HOW TO COMPLETE THIS TASK – Whenever a line in the records below contains "Reserve", pick it out.

DATA LISTING –
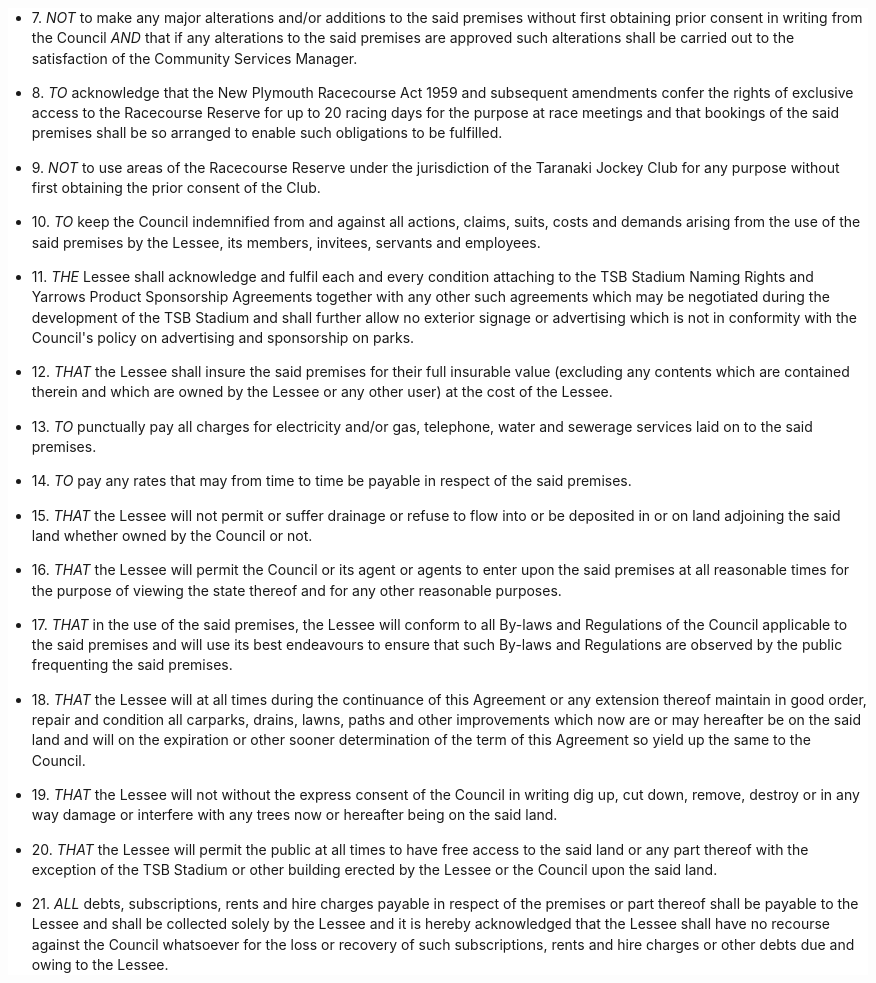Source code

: *   7\. _NOT_ to make any major alterations and/or additions to the said premises without first obtaining prior consent in writing from the Council _AND_ that if any alterations to the said premises are approved such alterations shall be carried out to the satisfaction of the Community Services Manager.

*   8\. _TO_ acknowledge that the New Plymouth Racecourse Act 1959 and subsequent amendments confer the rights of exclusive access to the Racecourse Reserve for up to 20 racing days for the purpose at race meetings and that bookings of the said premises shall be so arranged to enable such obligations to be fulfilled.

*   9\. _NOT_ to use areas of the Racecourse Reserve under the jurisdiction of the Taranaki Jockey Club for any purpose without first obtaining the prior consent of the Club.

*   10\. _TO_ keep the Council indemnified from and against all actions, claims, suits, costs and demands arising from the use of the said premises by the Lessee, its members, invitees, servants and employees.

*   11\. _THE_ Lessee shall acknowledge and fulfil each and every condition attaching to the TSB Stadium Naming Rights and Yarrows Product Sponsorship Agreements together with any other such agreements which may be negotiated during the development of the TSB Stadium and shall further allow no exterior signage or advertising which is not in conformity with the Council's policy on advertising and sponsorship on parks.

*   12\. _THAT_ the Lessee shall insure the said premises for their full insurable value (excluding any contents which are contained therein and which are owned by the Lessee or any other user) at the cost of the Lessee.

*   13\. _TO_ punctually pay all charges for electricity and/or gas, telephone, water and sewerage services laid on to the said premises.

*   14\. _TO_ pay any rates that may from time to time be payable in respect of the said premises.

*   15\. _THAT_ the Lessee will not permit or suffer drainage or refuse to flow into or be deposited in or on land adjoining the said land whether owned by the Council or not.

*   16\. _THAT_ the Lessee will permit the Council or its agent or agents to enter upon the said premises at all reasonable times for the purpose of viewing the state thereof and for any other reasonable purposes.

*   17\. _THAT_ in the use of the said premises, the Lessee will conform to all By-laws and Regulations of the Council applicable to the said premises and will use its best endeavours to ensure that such By-laws and Regulations are observed by the public frequenting the said premises.

*   18\. _THAT_ the Lessee will at all times during the continuance of this Agreement or any extension thereof maintain in good order, repair and condition all carparks, drains, lawns, paths and other improvements which now are or may hereafter be on the said land and will on the expiration or other sooner determination of the term of this Agreement so yield up the same to the Council.

*   19\. _THAT_ the Lessee will not without the express consent of the Council in writing dig up, cut down, remove, destroy or in any way damage or interfere with any trees now or hereafter being on the said land.

*   20\. _THAT_ the Lessee will permit the public at all times to have free access to the said land or any part thereof with the exception of the TSB Stadium or other building erected by the Lessee or the Council upon the said land.

*   21\. _ALL_ debts, subscriptions, rents and hire charges payable in respect of the premises or part thereof shall be payable to the Lessee and shall be collected solely by the Lessee and it is hereby acknowledged that the Lessee shall have no recourse against the Council whatsoever for the loss or recovery of such subscriptions, rents and hire charges or other debts due and owing to the Lessee.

RESPONSE AREA –
*   8\. _TO_ acknowledge that the New Plymouth Racecourse Act 1959 and subsequent amendments confer the rights of exclusive access to the Racecourse Reserve for up to 20 racing days for the purpose at race meetings and that bookings of the said premises shall be so arranged to enable such obligations to be fulfilled.
*   9\. _NOT_ to use areas of the Racecourse Reserve under the jurisdiction of the Taranaki Jockey Club for any purpose without first obtaining the prior consent of the Club.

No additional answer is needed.